The deft use of pointed silence to diminish criticism and redefine the agenda was clearest on the issue of state corruption, highlighted by both United Democratic Movement leader Bantu Holomisa and Democratic Alliance MP Raenette Taljaard. Taljaard made (and was forced to retract) a remark that the presidential entourage at the opening of Parliament resembled “an identification parade at a criminal investigation”.

With ANC MP Tony Yengeni’s fraud conviction hanging like a pall over the assembly, and Yengeni still sitting in the House, Taljaard and Holomisa presented a consolidated list of errant or accused servants of the state that included the national energy regulator, the former Civil Aviation Authority CEO, the former Spoornet CEO, a former public enterprises director, the public enterprises director general, the former Armscor chairperson, the former Denel chairperson, the SA Express CEO, the deputy president and the former ministers of transport and defence.

To Taljaard’s charge of government “limp-wristedness”, and her reminder that he had not kept his pledge about a “cooling-off” period before former ministers went into business, the president said not a word.

Mbeki’s tactic on another exposed flank, joblessness and economic stagnation, was to turn the tables by panning the opposition parties’ “market fundamentalism” and, by implication, the indiscipline of the extra-parliamentary left (“through focused and painstaking work over the past few years, we are now able …”).

The “tide has turned” theme of his State of the Nation speech was picked up to project the image of an economy rebuilt on a solid base and now straining for an assault on poverty. “We have the necessary policies and programmes further to deepen the process of the reconstruction and development of our country. We have the resources to accelerate this process.
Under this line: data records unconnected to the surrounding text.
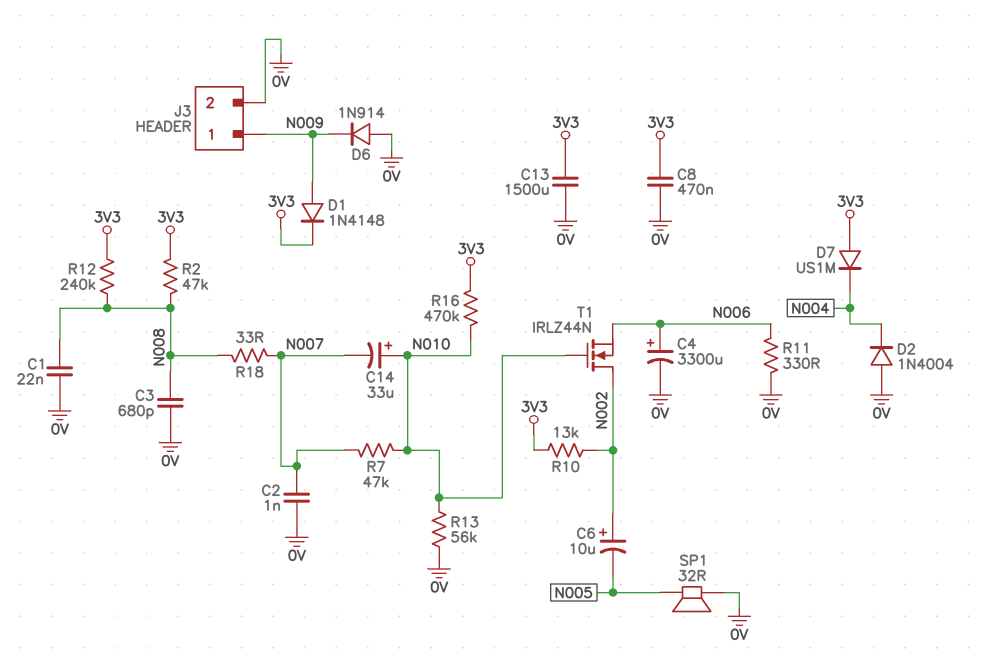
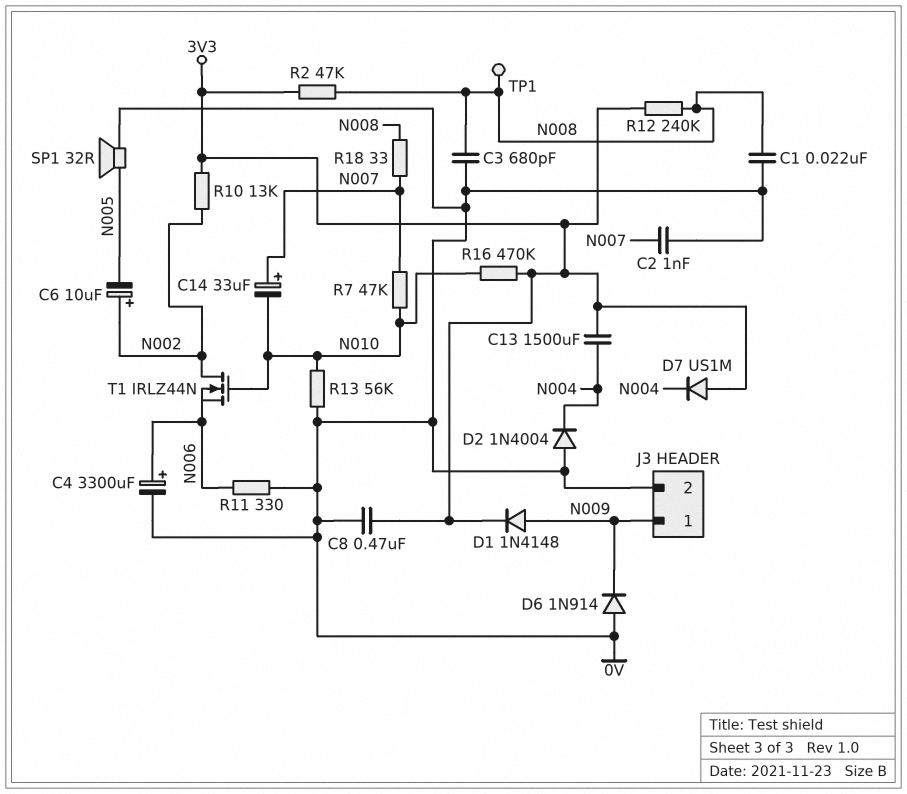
C13: 1500uF (0V, 3V3) -> 1500uF (3V3, N004)
C14: 33uF (plus N010, minus N007) -> 33uF (plus N007, minus N010)
TP1: none -> test point (N008)

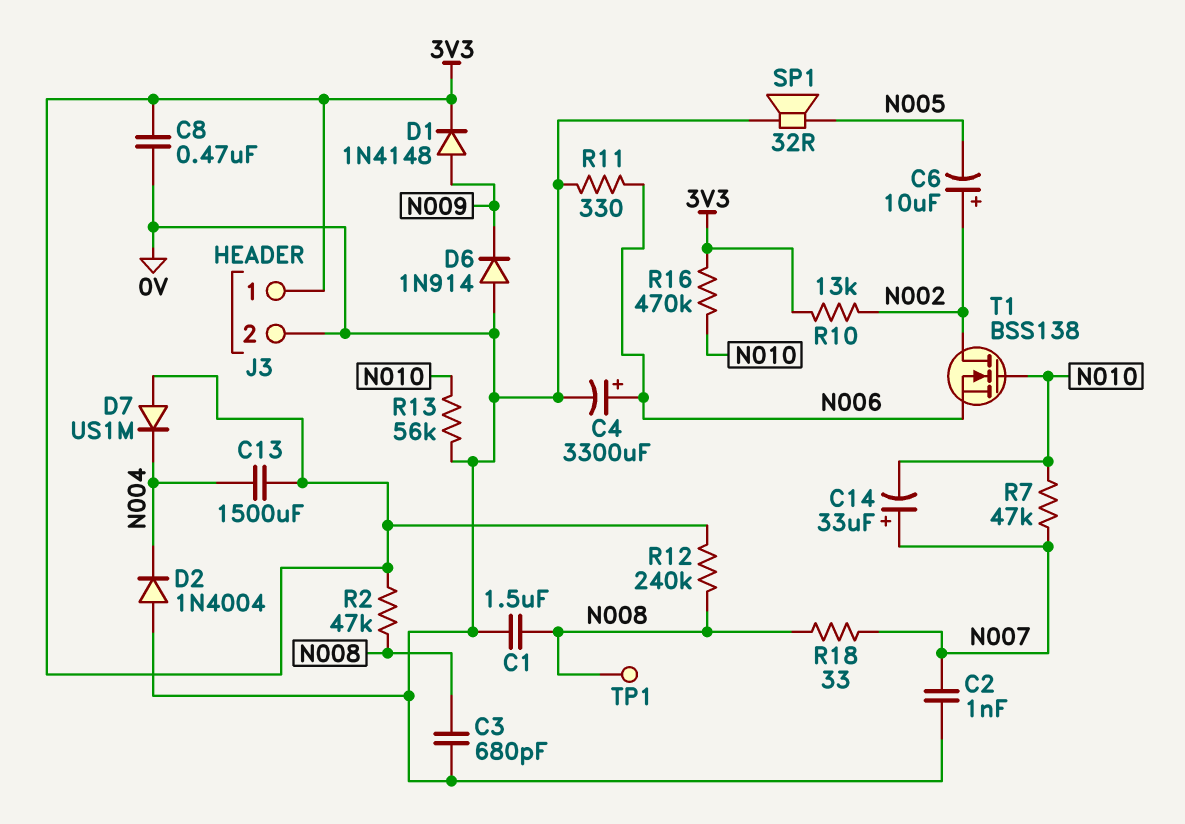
C1: 22nF (0V, N008) -> 1.5uF (0V, N008)
J3 pin 1: N009 -> 3V3
T1: NMOS IRLZ44N (G N010, D N002, S N006) -> NMOS BSS138 (G N010, D N002, S N006)

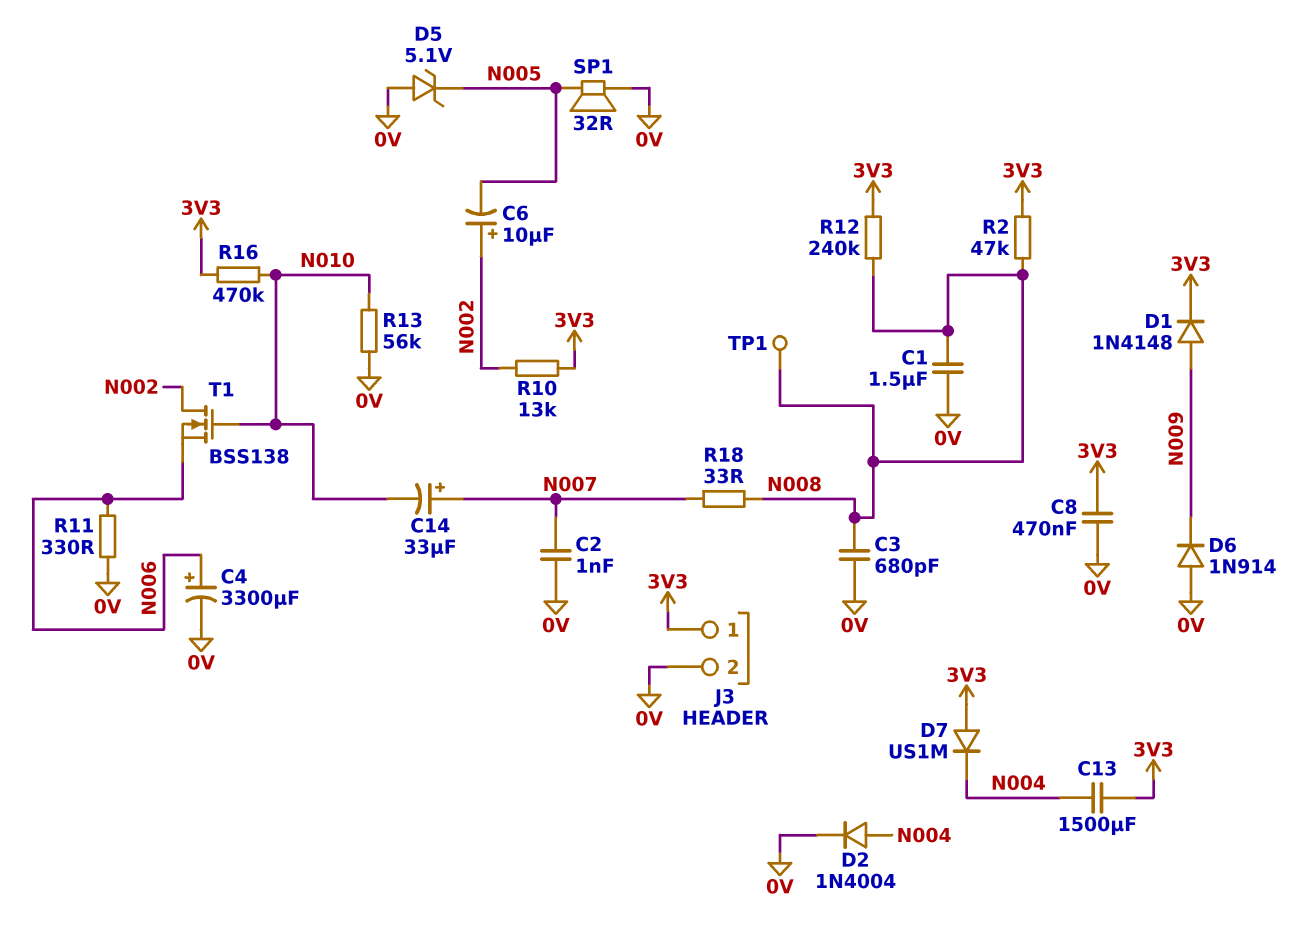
D2: diode 1N4004 (A 0V, K N004) -> diode 1N4004 (A N004, K 0V)
D5: none -> zener 5.1V (A 0V, K N005)
R7: 47k (N007, N010) -> none

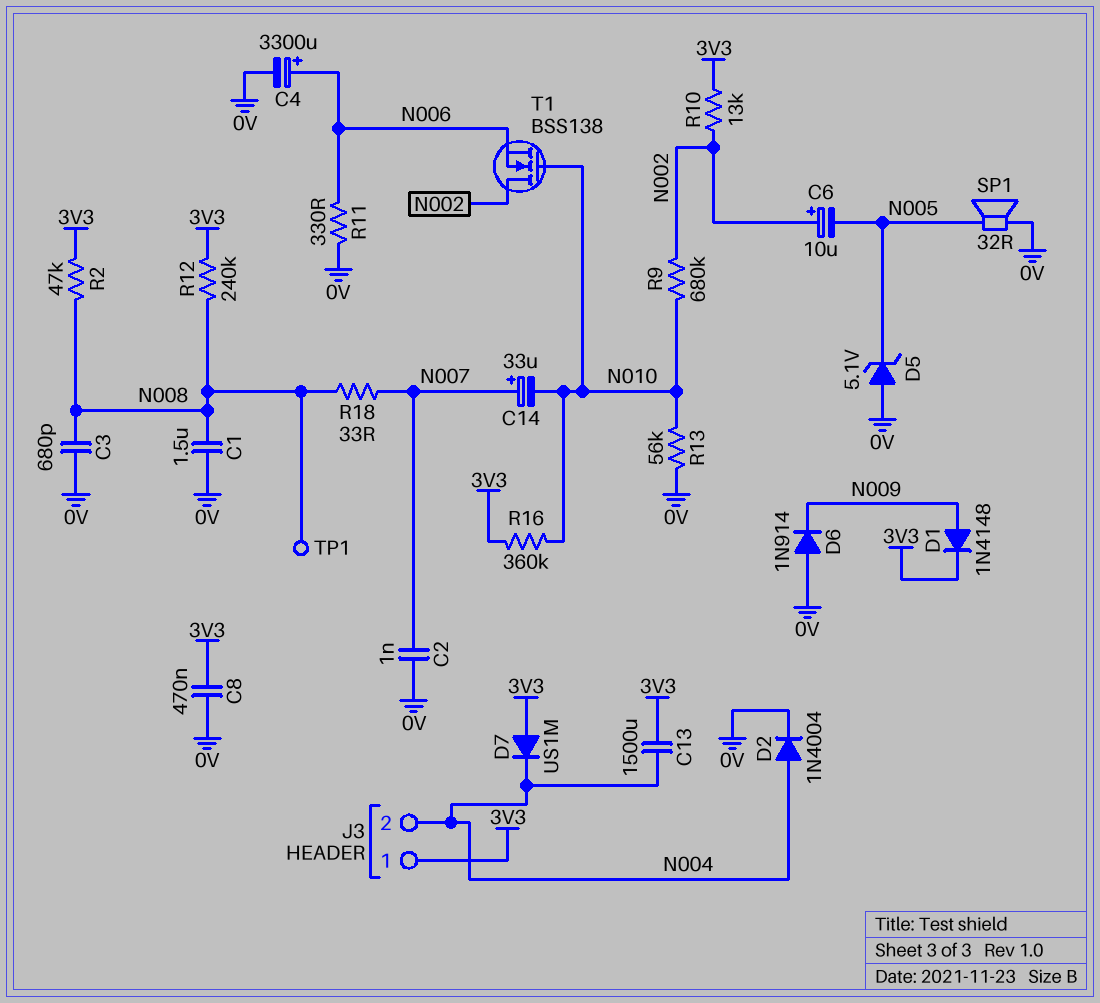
J3 pin 2: 0V -> N004
R9: none -> 680k (N002, N010)
R16: 470k (3V3, N010) -> 360k (3V3, N010)

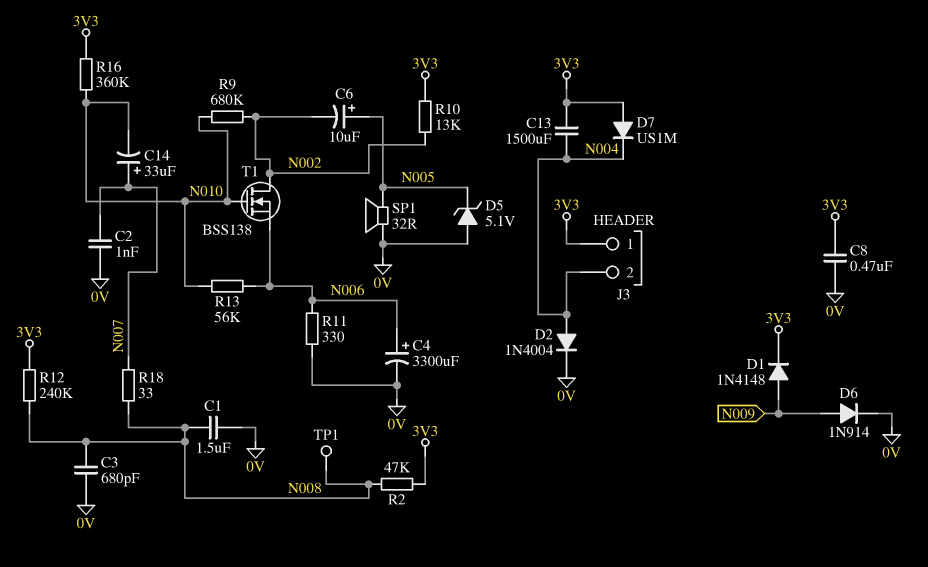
C6: 10uF (plus N002, minus N005) -> 10uF (plus N005, minus N002)
D6: diode 1N914 (A 0V, K N009) -> diode 1N914 (A N009, K 0V)
R13: 56k (0V, N010) -> 56k (N006, N010)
Improved capacity does exist within the public service …”

Mbeki simply blanked out the official opposition, his bête noire, referring to it once in his speech as “the DP”. But he was at his deadliest in dealing with his Cabinet colleague and Inkatha Freedom Party leader Mangosuthu Buthelezi, whom he left smirking foolishly into the television cameras.
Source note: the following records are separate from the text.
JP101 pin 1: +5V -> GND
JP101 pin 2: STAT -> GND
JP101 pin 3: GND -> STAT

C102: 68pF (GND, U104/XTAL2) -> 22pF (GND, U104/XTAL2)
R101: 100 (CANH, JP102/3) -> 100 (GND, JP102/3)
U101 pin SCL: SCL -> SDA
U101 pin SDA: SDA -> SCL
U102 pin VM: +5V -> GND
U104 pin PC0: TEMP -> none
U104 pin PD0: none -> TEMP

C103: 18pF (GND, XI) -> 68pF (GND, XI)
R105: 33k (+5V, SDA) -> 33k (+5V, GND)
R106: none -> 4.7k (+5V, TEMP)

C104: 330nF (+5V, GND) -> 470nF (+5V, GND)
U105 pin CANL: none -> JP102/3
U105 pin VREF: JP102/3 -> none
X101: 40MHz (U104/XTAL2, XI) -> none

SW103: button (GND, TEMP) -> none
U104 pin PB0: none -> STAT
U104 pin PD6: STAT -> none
In his speech Buthelezi made the mistake of exposing his deepest longings for the respect and recognition of the ANC’s top dogs. “We need to come together as people of goodwill … I am deeply convinced that collegially we can exercise … leadership,” he pleaded. “We need to have a greater measure of respect for one another … I somehow feel the suspicions of the past among ourselves have not vanished.”

Given the rapprochement between the IFP and the DA, Mbeki was not about to give Buthelezi satisfaction. However “commendable” his call, none of the parties in Parliament, including the IFP, would relax their efforts to win power, he noted.

IFP-DA cooperation in a bid for power was perfectly natural and normal political behaviour, Mbeki purred. However, it had “nothing to do with the gathering of people of goodwill, of which the Honourable Dr Buthelezi spoke”.